#### [TASK TO CARRY OUT]
Restate word for word each line of the data, starting at the one containing "Locate the glass" and running through the last.
### AVAILABLE DATA
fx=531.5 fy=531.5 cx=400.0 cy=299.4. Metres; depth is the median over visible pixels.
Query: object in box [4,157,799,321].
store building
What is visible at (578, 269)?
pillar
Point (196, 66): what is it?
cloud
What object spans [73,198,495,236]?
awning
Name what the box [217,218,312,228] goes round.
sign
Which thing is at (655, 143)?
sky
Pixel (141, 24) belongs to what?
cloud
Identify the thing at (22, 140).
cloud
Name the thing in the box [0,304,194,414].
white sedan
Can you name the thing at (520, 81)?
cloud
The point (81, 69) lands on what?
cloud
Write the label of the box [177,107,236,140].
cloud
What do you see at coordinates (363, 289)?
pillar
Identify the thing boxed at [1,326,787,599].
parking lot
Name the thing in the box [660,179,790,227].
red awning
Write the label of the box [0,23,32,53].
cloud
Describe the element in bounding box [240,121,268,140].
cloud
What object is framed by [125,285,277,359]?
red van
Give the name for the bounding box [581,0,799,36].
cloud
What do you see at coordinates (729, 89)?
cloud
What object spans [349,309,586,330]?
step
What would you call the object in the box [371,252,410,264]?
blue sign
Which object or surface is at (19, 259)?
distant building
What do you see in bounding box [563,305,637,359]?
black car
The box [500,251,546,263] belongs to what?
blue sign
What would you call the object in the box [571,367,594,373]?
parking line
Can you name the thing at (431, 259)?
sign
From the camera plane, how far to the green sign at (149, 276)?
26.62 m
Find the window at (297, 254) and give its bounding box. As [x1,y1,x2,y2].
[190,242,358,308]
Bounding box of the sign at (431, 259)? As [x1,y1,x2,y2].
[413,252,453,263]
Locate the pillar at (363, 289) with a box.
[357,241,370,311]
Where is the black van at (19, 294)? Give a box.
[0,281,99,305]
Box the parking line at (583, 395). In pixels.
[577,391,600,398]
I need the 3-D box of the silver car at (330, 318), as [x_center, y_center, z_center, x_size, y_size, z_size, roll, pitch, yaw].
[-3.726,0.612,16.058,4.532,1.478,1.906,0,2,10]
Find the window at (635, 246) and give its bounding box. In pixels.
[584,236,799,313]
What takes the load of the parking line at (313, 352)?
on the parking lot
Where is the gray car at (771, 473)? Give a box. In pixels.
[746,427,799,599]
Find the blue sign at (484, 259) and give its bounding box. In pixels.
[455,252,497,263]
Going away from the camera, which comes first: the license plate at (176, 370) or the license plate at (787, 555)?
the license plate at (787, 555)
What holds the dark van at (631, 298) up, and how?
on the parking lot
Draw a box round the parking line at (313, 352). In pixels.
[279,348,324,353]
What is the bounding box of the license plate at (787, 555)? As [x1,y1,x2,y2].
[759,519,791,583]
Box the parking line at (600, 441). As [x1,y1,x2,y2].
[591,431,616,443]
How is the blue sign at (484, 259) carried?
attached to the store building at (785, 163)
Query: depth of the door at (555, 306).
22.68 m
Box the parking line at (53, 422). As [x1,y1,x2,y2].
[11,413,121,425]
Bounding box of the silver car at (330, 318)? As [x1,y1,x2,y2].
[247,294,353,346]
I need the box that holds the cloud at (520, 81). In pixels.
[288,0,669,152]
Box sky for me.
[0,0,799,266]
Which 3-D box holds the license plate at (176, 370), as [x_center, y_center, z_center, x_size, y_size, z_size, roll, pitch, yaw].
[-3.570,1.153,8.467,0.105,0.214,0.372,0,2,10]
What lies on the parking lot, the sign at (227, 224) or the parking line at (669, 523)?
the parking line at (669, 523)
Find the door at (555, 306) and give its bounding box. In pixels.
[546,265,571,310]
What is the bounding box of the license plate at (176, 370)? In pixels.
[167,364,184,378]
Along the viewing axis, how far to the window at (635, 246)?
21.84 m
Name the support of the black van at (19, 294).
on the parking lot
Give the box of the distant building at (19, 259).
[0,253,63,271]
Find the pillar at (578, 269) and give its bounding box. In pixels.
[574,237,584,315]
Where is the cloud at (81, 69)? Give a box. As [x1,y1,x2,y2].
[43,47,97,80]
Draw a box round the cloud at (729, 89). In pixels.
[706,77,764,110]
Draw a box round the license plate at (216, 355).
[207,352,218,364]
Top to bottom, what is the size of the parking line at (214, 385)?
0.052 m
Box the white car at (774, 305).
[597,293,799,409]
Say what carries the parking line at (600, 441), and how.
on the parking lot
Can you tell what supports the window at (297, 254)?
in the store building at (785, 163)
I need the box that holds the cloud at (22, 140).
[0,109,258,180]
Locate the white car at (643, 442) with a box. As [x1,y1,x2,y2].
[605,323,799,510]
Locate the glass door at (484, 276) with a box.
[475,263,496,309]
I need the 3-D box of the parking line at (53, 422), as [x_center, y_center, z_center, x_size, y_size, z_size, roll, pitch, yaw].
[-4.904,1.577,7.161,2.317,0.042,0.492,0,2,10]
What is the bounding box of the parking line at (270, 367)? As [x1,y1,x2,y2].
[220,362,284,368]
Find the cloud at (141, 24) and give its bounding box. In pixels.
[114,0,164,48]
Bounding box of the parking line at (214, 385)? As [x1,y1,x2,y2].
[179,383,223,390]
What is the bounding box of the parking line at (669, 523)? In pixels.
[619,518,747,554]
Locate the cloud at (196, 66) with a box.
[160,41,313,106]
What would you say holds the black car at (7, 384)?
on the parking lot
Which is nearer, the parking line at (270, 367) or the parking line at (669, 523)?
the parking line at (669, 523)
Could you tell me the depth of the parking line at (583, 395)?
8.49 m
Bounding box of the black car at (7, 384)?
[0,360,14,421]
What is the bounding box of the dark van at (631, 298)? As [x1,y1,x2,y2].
######
#### [EXERCISE SOLUTION]
Locate the glass door at (484, 276) with a box.
[475,263,496,309]
I need the 3-D box of the parking line at (53, 422), as [x_center, y_center, z_center, x_size, y_size, z_size, roll, pitch, yaw].
[-4.904,1.577,7.161,2.317,0.042,0.492,0,2,10]
What is the bounding box of the parking line at (270, 367)? As [x1,y1,x2,y2].
[220,362,284,368]
Find the cloud at (141, 24) and give its bounding box. In pixels.
[114,0,164,48]
Bounding box of the parking line at (214, 385)? As [x1,y1,x2,y2].
[179,383,223,390]
What is the bounding box of the parking line at (669, 523)? In pixels.
[619,518,747,554]
Locate the cloud at (196, 66) with a box.
[160,41,313,106]
What would you say holds the black car at (7, 384)?
on the parking lot
Which is nearer, the parking line at (270, 367) or the parking line at (669, 523)?
the parking line at (669, 523)
Could you tell me the depth of the parking line at (583, 395)?
8.49 m
Bounding box of the black car at (7, 384)?
[0,360,14,421]
What is the bounding box of the dark van at (631, 298)? As [x1,y1,x2,y2].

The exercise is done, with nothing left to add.